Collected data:
===

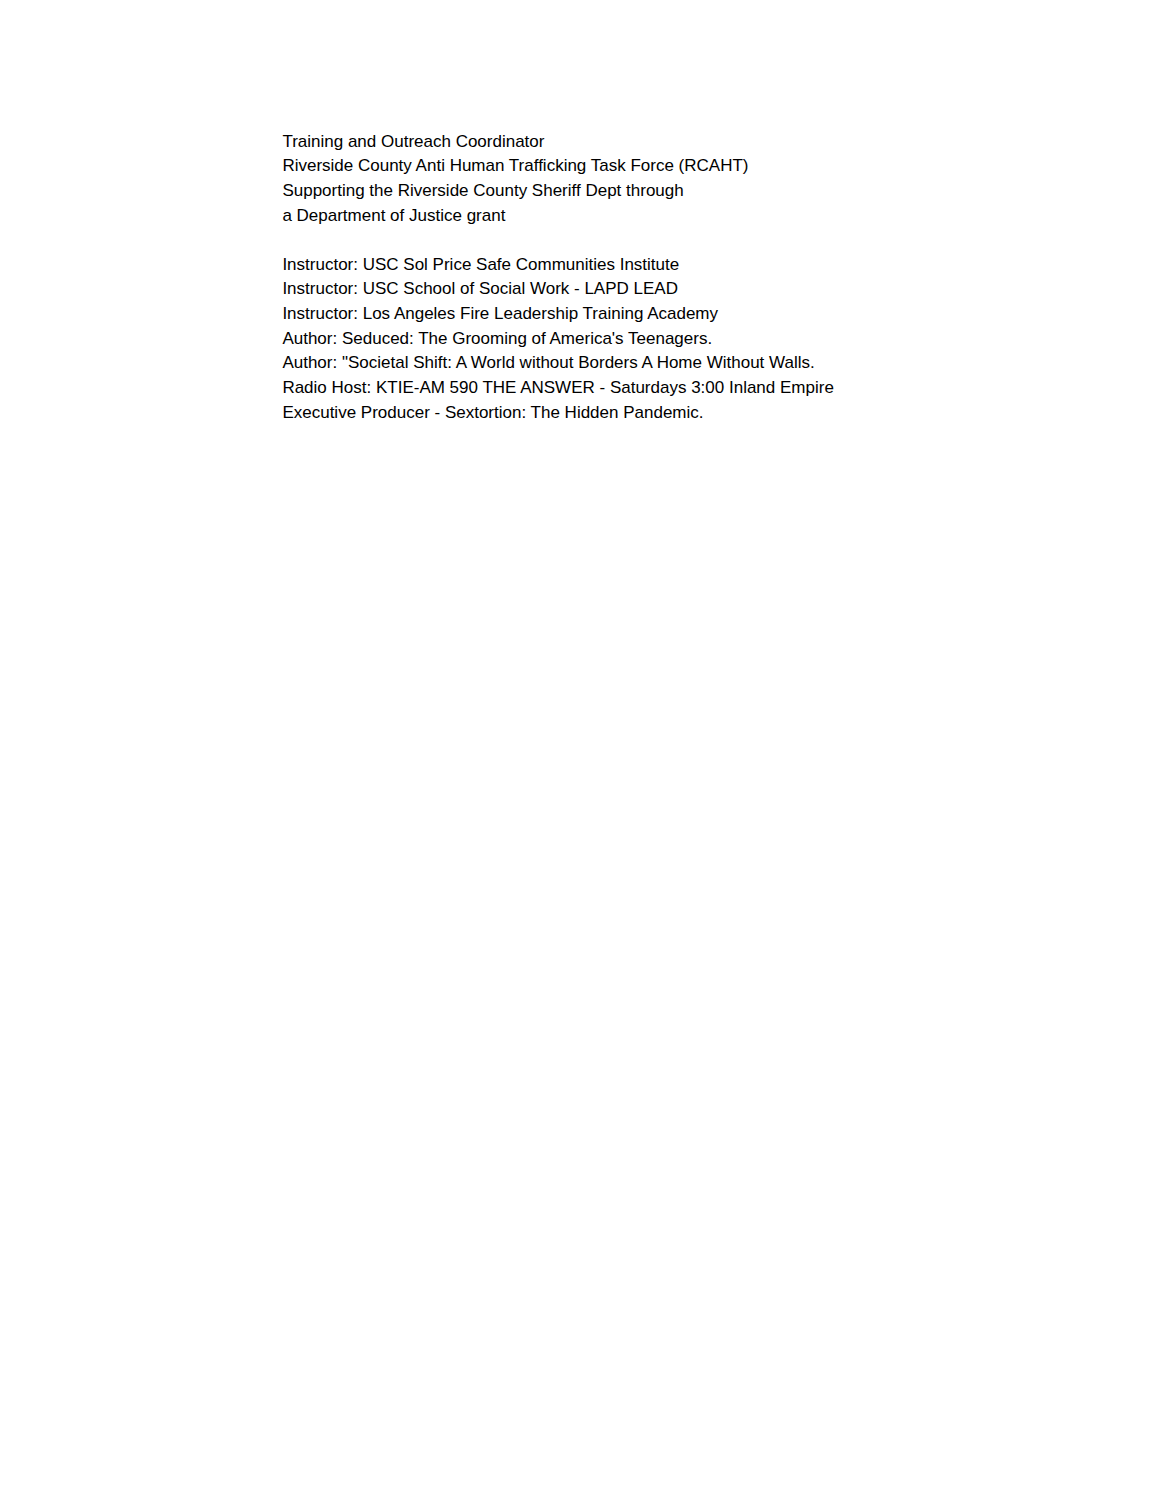Training and Outreach Coordinator
Riverside County Anti Human Trafficking Task Force (RCAHT)
Supporting the Riverside County Sheriff Dept through
a Department of Justice grant
Instructor: USC Sol Price Safe Communities Institute
Instructor: USC School of Social Work - LAPD LEAD
Instructor: Los Angeles Fire Leadership Training Academy
Author: Seduced: The Grooming of America's Teenagers.
Author: "Societal Shift: A World without Borders A Home Without Walls.
Radio Host: KTIE-AM 590 THE ANSWER - Saturdays 3:00 Inland Empire
Executive Producer - Sextortion: The Hidden Pandemic.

===

** Task statement **
Keep the pictures out and repeat exactly the lines from the beginning of the data through the line that contains "Instructor: Los Angeles", both ends included.

** Exercise answer **
Training and Outreach Coordinator
Riverside County Anti Human Trafficking Task Force (RCAHT)
Supporting the Riverside County Sheriff Dept through
a Department of Justice grant
Instructor: USC Sol Price Safe Communities Institute
Instructor: USC School of Social Work - LAPD LEAD
Instructor: Los Angeles Fire Leadership Training Academy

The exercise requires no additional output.